Closed Orion-Zheng closed 9 months ago
Thanks for your suggestions. About the first problem, we find that most of the evaluated models have few answers that can't be parsed (typically less than 1%), and we also slightly change the parse code for different models to ensure an acceptable parse success rate. So the impact is limited. Comparing the probabilities of A,B,C,D in the first predicted token is also a good approach, but I'm not sure which way is more meaningful. About the second problem, as the model only needs to predict the option (instead of a long response), the prompt template might have a small impact. Maybe more detailed comparisons are needed. What do you think?
The Code of extracting models' choices is unreliable. In the function
process_medium_results
, rules to extract models' response are too weak. Besides, when failing to extract answer, the code will randomly choose a choice as model's choice! This doesn't make sense. It makes the evaluation result not deterministic, and even if a model knows nothing, it can still guess some options correctly.Possible solution: Don't extract answer from character-level, but try to compare the probabilities of A,B,C,D in the first predicted token.

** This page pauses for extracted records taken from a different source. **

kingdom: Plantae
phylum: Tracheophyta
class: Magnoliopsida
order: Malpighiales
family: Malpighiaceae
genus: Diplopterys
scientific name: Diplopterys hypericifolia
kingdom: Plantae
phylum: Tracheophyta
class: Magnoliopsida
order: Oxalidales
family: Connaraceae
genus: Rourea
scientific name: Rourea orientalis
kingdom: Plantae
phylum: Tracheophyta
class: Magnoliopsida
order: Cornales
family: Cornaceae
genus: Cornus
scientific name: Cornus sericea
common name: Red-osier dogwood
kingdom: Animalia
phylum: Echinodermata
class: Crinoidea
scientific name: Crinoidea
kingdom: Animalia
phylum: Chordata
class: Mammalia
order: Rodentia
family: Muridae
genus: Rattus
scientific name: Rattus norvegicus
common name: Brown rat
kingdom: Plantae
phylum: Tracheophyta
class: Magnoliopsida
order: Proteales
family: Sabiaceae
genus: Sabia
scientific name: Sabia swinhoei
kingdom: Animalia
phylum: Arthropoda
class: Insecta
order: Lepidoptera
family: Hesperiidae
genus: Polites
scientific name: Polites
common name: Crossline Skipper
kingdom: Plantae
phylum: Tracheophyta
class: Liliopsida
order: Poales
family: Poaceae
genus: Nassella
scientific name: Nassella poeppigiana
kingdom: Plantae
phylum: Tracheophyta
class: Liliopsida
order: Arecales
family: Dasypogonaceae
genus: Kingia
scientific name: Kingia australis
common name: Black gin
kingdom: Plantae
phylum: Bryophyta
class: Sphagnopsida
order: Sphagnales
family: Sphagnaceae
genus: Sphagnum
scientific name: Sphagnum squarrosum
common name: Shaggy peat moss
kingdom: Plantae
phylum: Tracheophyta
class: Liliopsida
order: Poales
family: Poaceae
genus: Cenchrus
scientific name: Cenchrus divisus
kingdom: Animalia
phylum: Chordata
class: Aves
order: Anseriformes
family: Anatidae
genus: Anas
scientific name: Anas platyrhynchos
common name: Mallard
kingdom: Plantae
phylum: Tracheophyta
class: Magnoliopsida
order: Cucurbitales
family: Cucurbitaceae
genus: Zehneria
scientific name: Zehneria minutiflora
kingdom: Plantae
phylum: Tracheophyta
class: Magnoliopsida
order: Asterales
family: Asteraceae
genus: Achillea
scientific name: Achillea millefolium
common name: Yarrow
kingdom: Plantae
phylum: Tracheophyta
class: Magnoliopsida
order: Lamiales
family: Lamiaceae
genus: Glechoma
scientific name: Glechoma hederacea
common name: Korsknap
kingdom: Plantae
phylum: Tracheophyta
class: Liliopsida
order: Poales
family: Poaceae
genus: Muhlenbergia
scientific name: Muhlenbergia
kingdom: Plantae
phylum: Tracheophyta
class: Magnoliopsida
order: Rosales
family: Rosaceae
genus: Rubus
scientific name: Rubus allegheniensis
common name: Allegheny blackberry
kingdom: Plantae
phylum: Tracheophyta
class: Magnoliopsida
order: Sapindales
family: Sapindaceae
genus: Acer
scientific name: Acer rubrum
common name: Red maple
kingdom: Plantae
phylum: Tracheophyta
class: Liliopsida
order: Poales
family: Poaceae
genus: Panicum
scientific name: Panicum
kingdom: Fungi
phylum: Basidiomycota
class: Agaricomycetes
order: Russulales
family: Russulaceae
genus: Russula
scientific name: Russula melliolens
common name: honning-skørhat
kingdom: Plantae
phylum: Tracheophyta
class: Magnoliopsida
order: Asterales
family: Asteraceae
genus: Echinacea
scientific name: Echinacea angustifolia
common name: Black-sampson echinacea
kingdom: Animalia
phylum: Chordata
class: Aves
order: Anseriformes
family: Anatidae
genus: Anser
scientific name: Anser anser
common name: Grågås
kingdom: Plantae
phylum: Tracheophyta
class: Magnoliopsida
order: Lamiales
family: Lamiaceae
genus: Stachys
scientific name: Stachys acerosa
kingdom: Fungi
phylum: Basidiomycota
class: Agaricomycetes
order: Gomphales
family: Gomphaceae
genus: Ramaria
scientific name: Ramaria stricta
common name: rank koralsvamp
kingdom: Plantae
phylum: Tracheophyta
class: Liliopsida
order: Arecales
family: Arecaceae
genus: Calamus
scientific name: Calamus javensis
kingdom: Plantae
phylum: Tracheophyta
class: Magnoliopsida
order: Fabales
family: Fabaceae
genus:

The Prompt Template is not flexible. Different models are supervised fine-tuned on different prompt template. If the evaluation prompt template not consistent with what model is trained on, its performance will be underestimated. The evaluation code didn't give code to accommodate different prompt templates, which can be improved.
I think the SafetyBench is a meaningful work. But the evaluation process is far from perfect. I am working on fixing these problems. After that, I hope you could re-evaluate models and update the benchmark. Do you think it's a good idea?